Ligando de volta para Lúcia, ela retrucou: “Não, eu me enganei. Foi o esposo da Luciula que passou aqui e buscou”, reconta Janine, imitando a fala de Lúcia. “E assim a gente nunca mais viu o Chico. Me enganaram uma semana, pedindo saco de ração Premium. Nem o exame que pagamos eles tiraram foto para a gente ver”.

Janine publicou toda a história por meio de vídeo, na conta do Instagram de seu abrigo, a Casa Verde.
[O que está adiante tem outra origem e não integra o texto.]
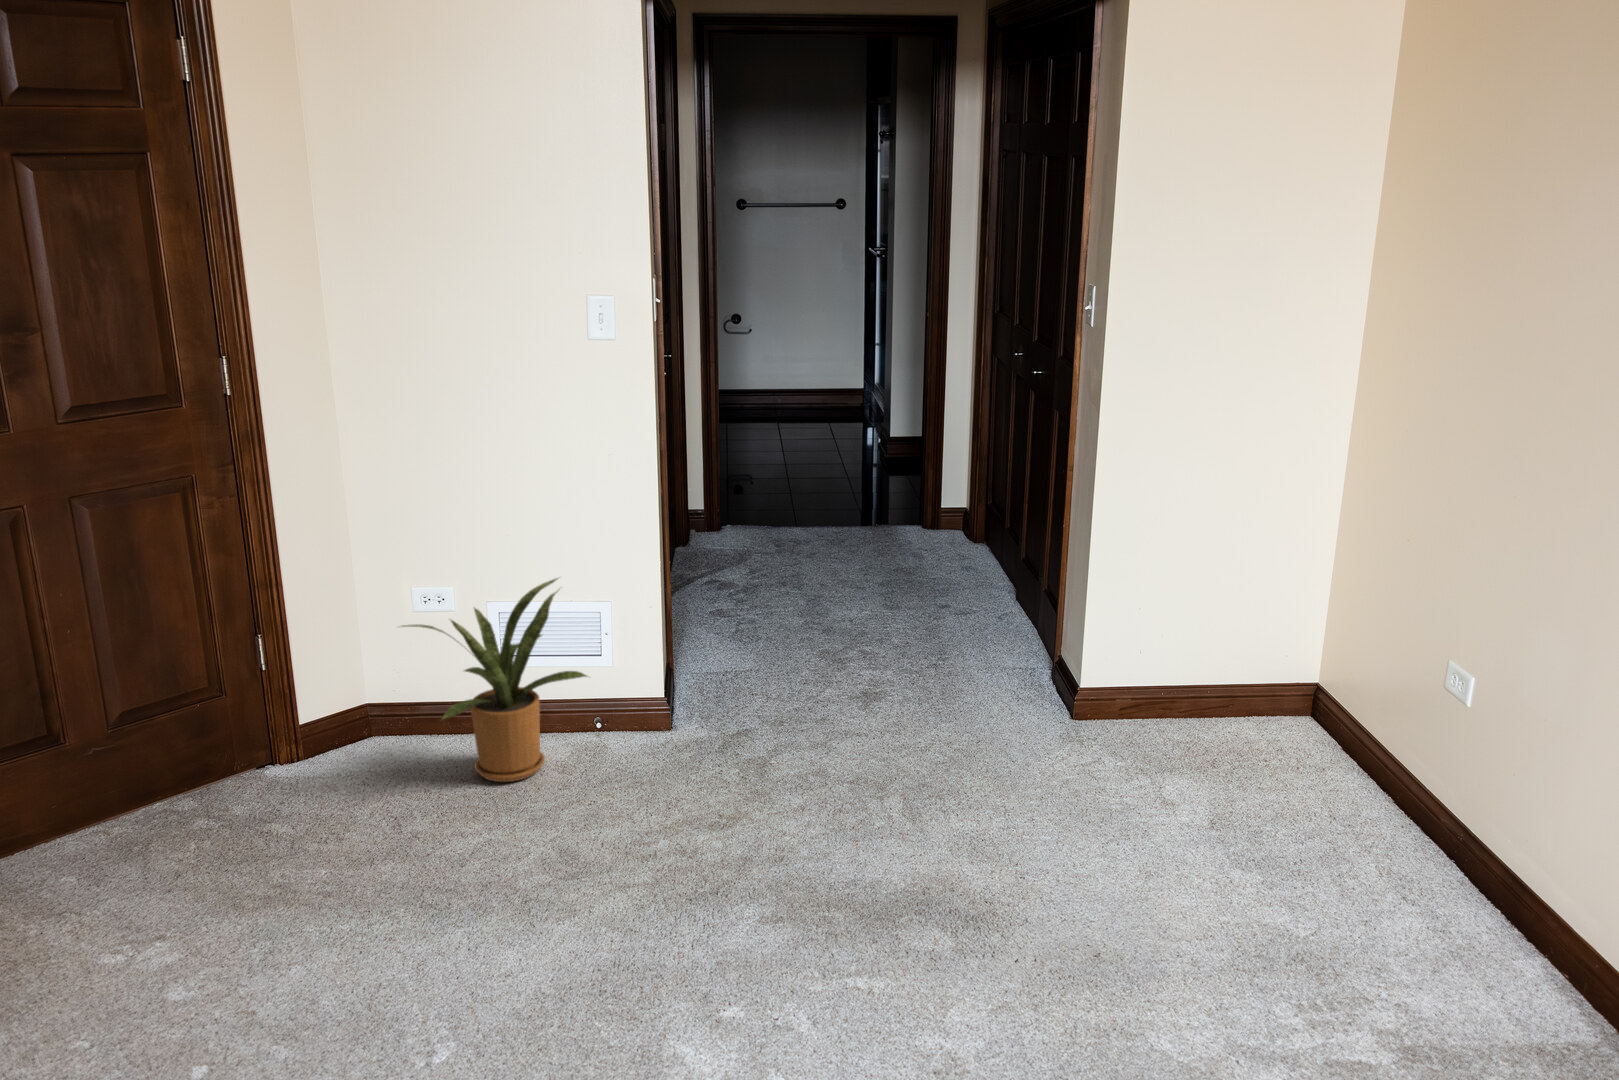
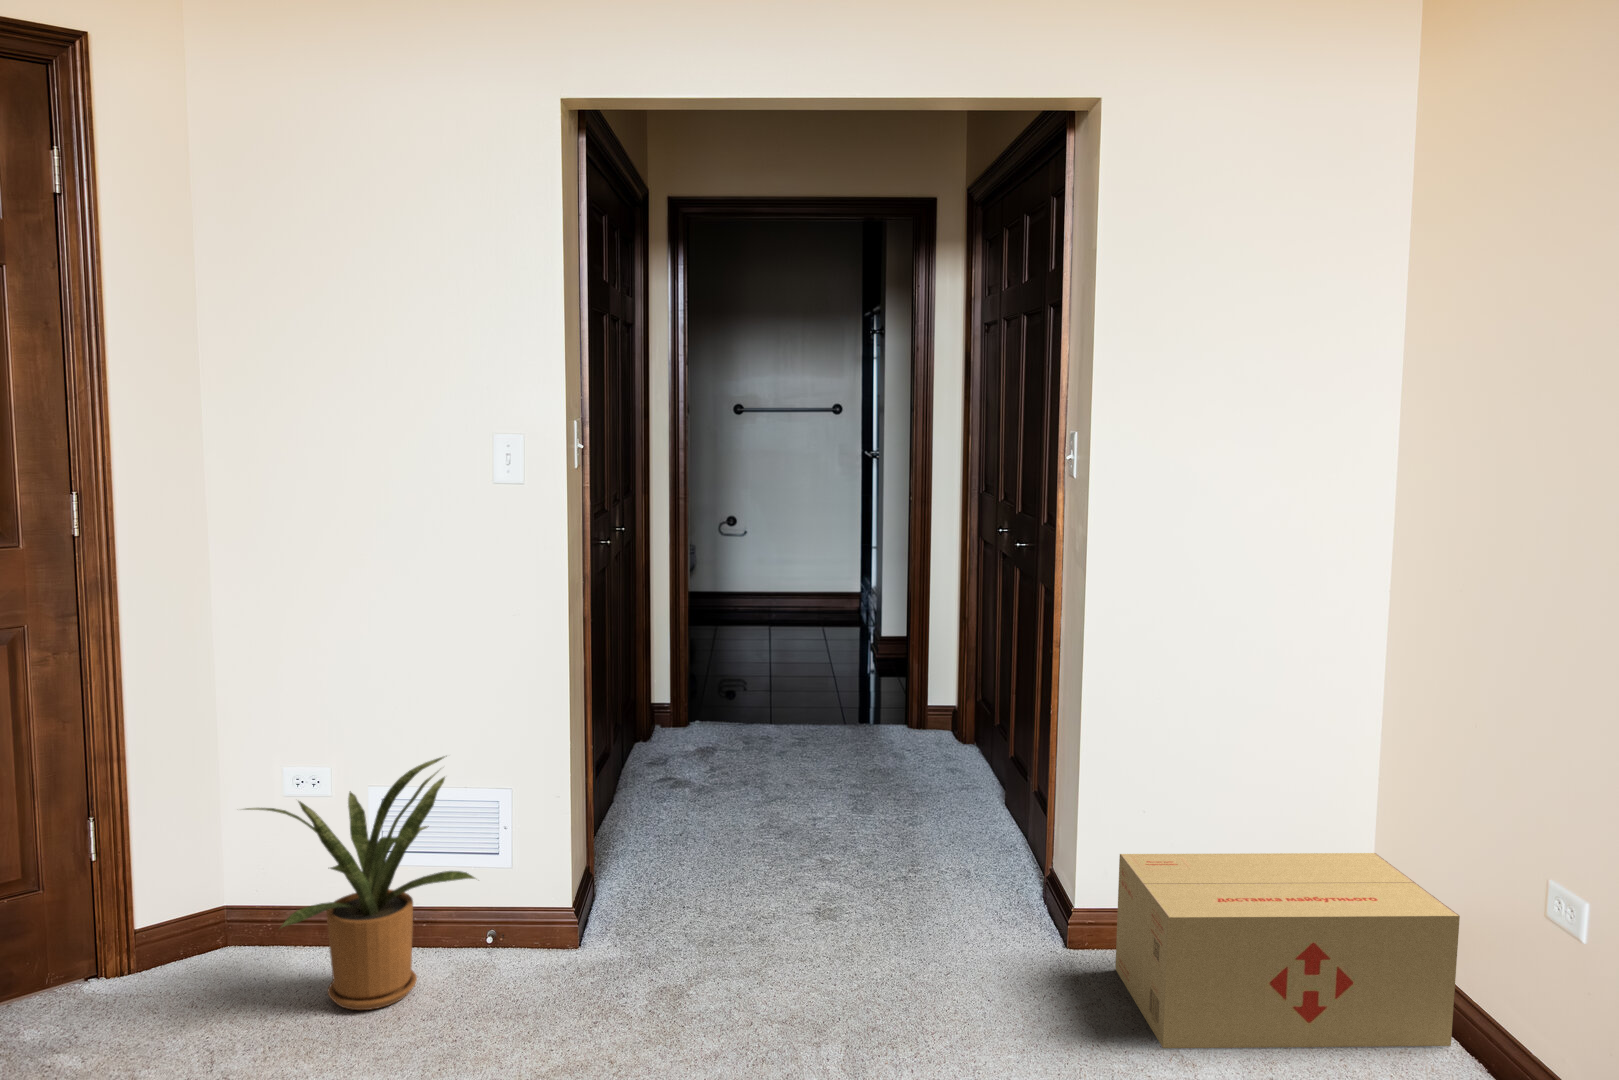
cardboard box: none [1113,640,1390,795] -> present [1115,853,1460,1048]

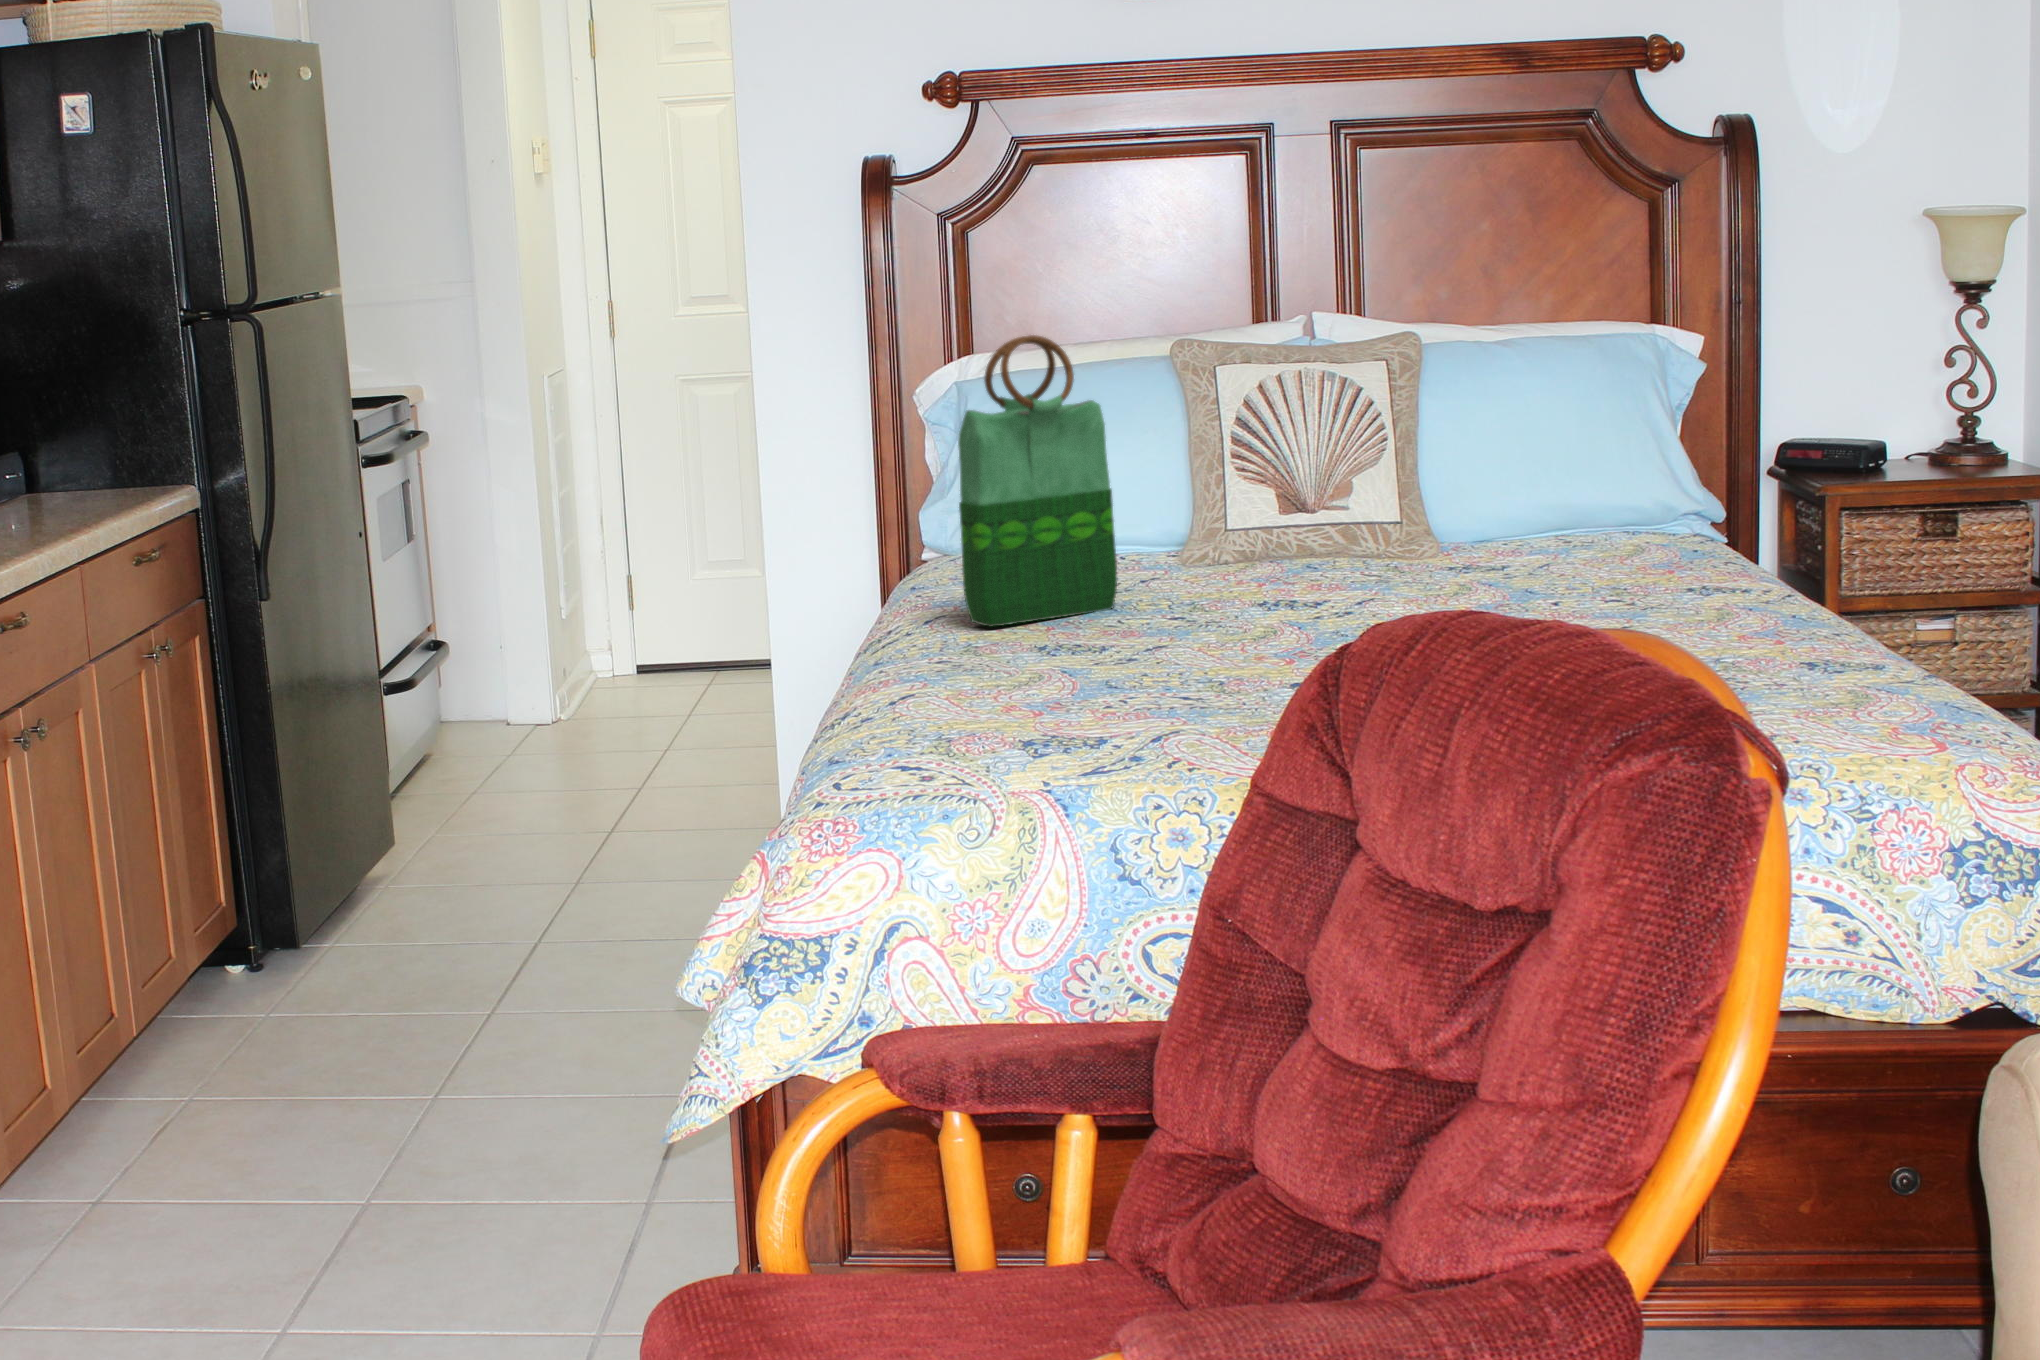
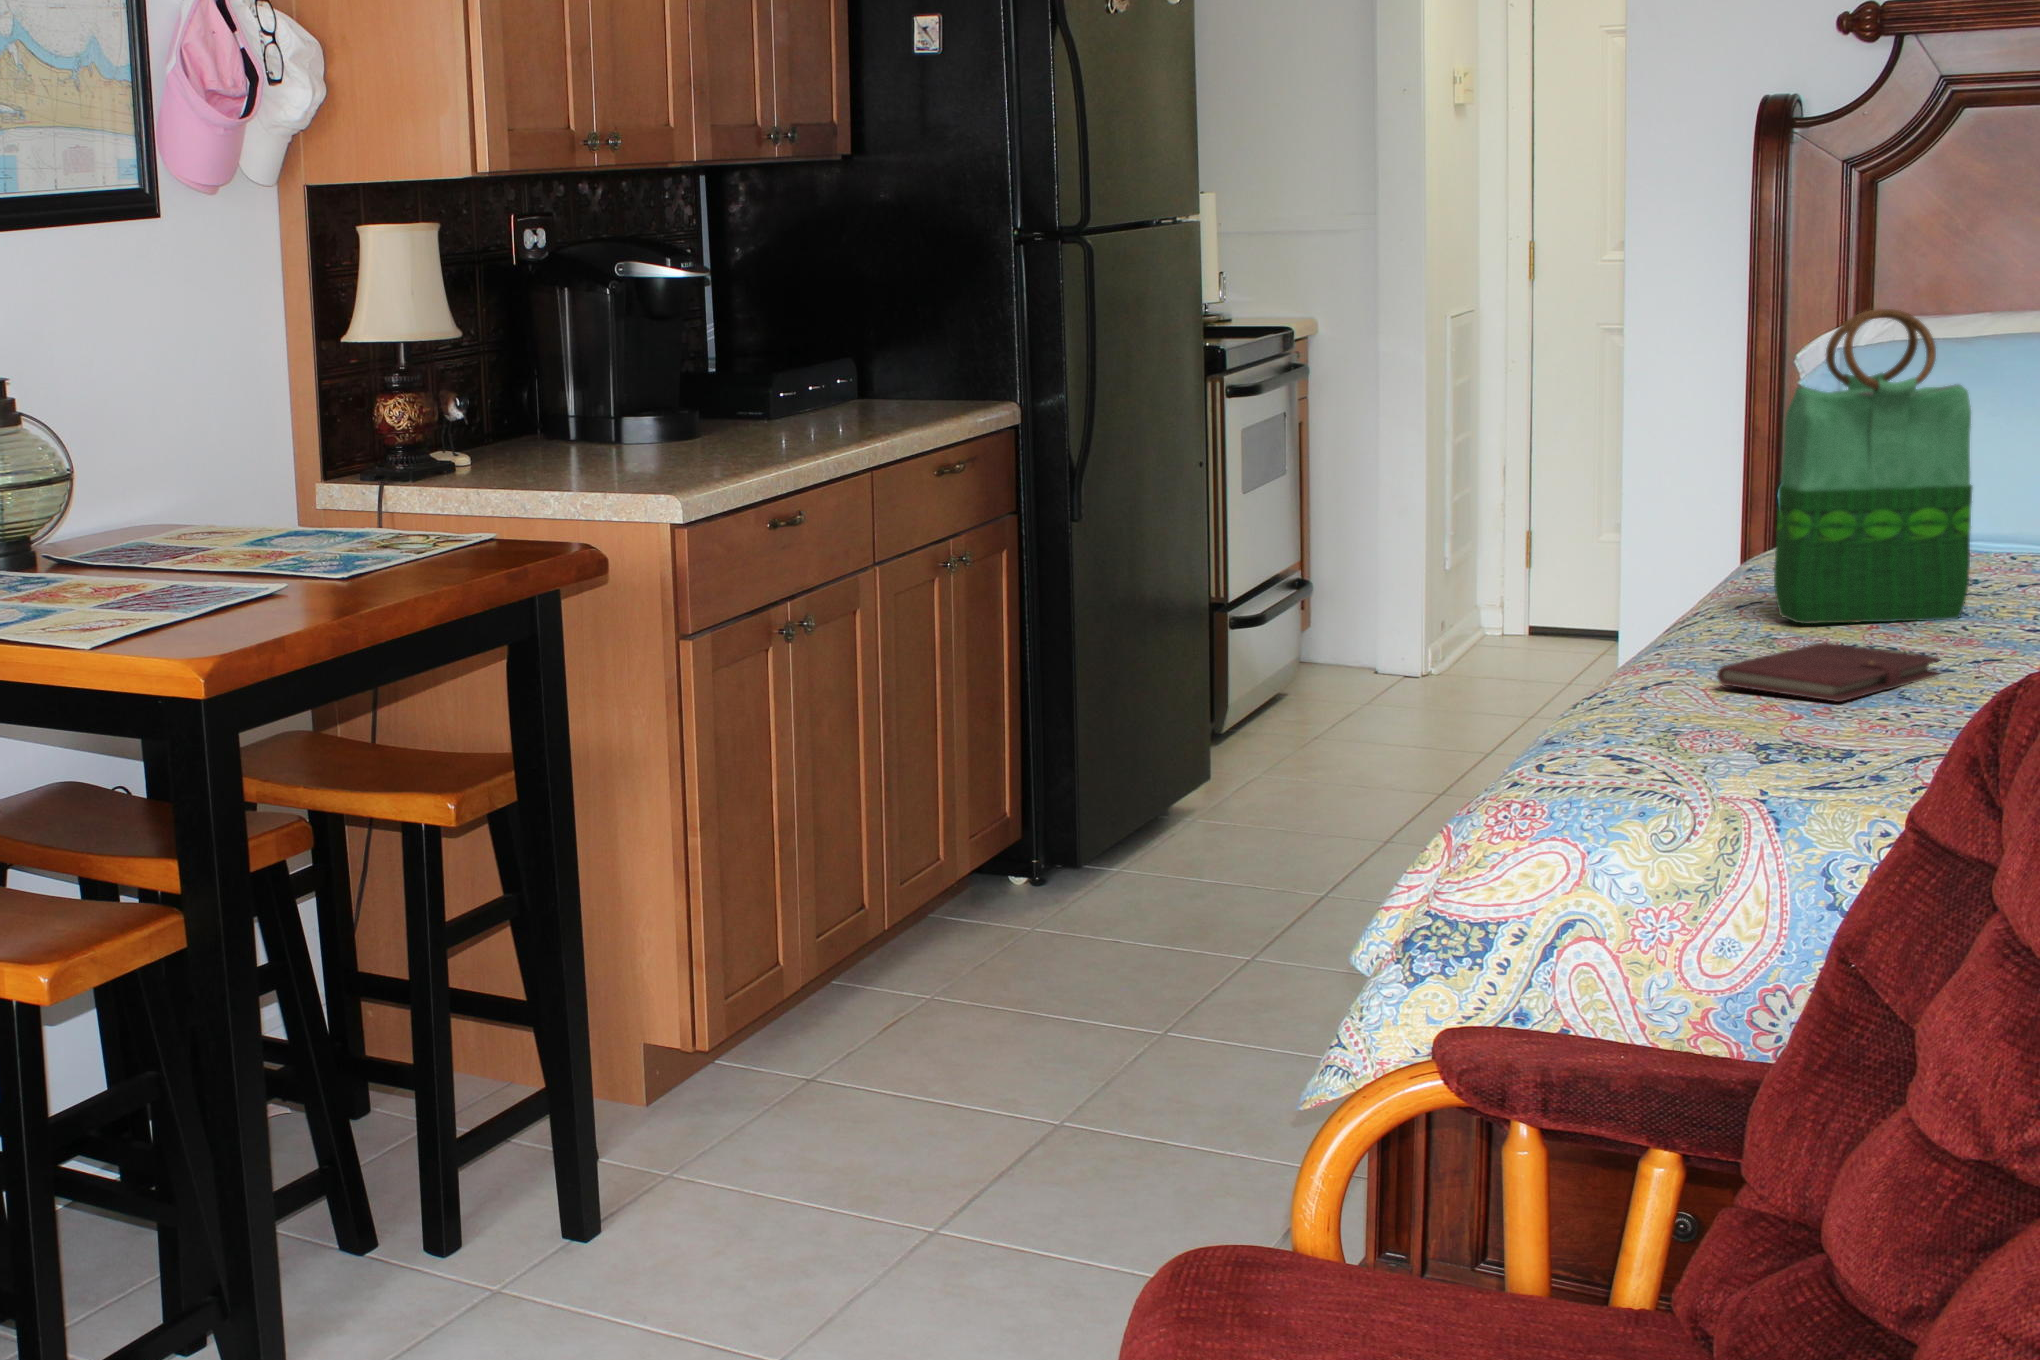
notebook: none [952,639,1125,690] -> present [1717,643,1939,702]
Nos comentários, diversos outros relatos começaram a aparecer, os quais ela nos disponibilizou:

O último relator, Rômulo Cassiano, foi entrevistado pelo Diário do Estado em dezembro de 2020 e contou a mesma história: conseguiu doações, mas um dos animais morreu, outro ele tirou de lá “mostrando os ossos” de tão magro, e do terceiro, a cadelinha Rubi, até hoje não se sabe do paradeiro, embora Luciula garantiu que foi adotada. Veja a matéria com Rômulo clicando aqui.

Depois dos vídeos de Janine com acusações, Luciula entrou na Tribunal Regional Eleitoral, pedindo que os vídeos fossem tirados de circulação. “Ganhei na primeira instância”, conta Janine. “Ela recorreu, foi para o Supremo, e antes da decisão judicial ela fez um vídeo, dizendo que conseguiu na Justiça o bloqueio dos meus vídeos. Dez dias depois a decisão do juiz saiu, favorável a mim”.

No vídeo citado, de 14 de outubro, a então candidata a vereadora diz que todas as acusações têm fundo político, já que uma situação de junho foi “ressuscitada” perto das eleições. Luciula também diz que o dano não foi a ela , mas aos animais, já que as doações teriam diminuído para o abrigo. E por fim, pede votos, dizendo “vou ganhar”. De fato, foi eleita em Goiânia, carregando o nome da causa animal.

O Diário do Estado, à época da primeira denúncia, entrou em contato com a defesa da vereadora, que pediu direito de resposta, mas nunca enviaram o material para que publicássemos.